The question, the important question, is how are we to decide upon the title to precedence among the many subjects that are before us. In connection with precedence, one name that would leap to the lips of any man addressing you is the name of Ireland. As to the title of Ireland to the precedence, there is no question at all about it; it is a matter fixed and settled and determined long ago, upon reasons which, in my opinion, and what is much more, in the opinion of the people cannot be refuted, cannot even be contested.

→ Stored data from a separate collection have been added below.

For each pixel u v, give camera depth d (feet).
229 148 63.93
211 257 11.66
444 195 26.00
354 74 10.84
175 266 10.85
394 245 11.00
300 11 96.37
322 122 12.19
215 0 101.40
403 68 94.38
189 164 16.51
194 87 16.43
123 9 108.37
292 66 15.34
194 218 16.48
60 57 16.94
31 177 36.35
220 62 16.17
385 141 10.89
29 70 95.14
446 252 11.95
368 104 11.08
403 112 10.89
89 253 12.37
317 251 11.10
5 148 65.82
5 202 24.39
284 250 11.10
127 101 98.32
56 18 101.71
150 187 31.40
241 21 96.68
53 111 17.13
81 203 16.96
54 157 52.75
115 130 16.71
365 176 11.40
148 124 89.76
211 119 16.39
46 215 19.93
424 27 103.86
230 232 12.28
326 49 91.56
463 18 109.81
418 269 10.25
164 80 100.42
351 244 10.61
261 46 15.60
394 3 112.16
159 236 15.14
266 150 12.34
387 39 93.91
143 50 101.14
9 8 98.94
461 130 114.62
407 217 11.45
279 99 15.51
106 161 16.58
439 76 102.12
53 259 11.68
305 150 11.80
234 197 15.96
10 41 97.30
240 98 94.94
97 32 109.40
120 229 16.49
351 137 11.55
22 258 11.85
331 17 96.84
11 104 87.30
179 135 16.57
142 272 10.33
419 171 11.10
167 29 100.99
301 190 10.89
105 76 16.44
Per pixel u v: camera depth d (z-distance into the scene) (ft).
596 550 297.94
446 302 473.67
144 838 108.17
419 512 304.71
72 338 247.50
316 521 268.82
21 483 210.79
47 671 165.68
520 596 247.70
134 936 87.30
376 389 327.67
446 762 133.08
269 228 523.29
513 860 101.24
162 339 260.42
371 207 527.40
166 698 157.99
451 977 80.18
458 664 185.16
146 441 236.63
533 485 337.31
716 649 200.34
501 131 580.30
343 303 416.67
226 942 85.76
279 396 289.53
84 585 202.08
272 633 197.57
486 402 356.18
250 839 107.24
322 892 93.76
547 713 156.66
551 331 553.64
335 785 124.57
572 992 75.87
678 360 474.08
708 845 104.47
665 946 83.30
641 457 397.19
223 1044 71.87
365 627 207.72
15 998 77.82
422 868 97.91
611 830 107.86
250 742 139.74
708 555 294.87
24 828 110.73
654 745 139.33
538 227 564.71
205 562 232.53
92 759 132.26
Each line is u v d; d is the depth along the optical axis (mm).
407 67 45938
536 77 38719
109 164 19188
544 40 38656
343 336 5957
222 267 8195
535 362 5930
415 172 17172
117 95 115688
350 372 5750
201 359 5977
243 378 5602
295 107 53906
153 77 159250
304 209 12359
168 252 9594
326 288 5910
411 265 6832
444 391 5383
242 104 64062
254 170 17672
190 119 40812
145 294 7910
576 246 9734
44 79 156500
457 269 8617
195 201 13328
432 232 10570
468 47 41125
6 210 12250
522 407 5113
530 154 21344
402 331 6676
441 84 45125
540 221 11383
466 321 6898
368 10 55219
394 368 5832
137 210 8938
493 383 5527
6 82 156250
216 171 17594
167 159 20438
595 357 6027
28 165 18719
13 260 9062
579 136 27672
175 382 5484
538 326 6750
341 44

There is another question which I think the Liberal party, with much reason, are disposed to lace in a very forward rank, and that is the question of registration. The question of registration is one that diverges, severs itself into two branches - one of them the amendment of registration, properly so called, the necessity for which is urgent; and the other, the establishment of the principle of ‘one man one vote.’ It is impossible at this moment to lay down positive rules, but it seems to me that there is much to be said in favour of this disposition to give to Parliamentary registration a very forward place among the objects of Liberal movements, and the reason is this: It is not merely an improvement in the instrument by which you legislate. It makes Parliament fitter for its work, and even if a little time, I hope not much, but if a little time were to be lost upon carrying good Bills for the improvement of registration, you might say that the time was well disposed of, on the same principle, or that principle upon which a man spends a little time in sharpening or in stropping his razor before he shaves himself.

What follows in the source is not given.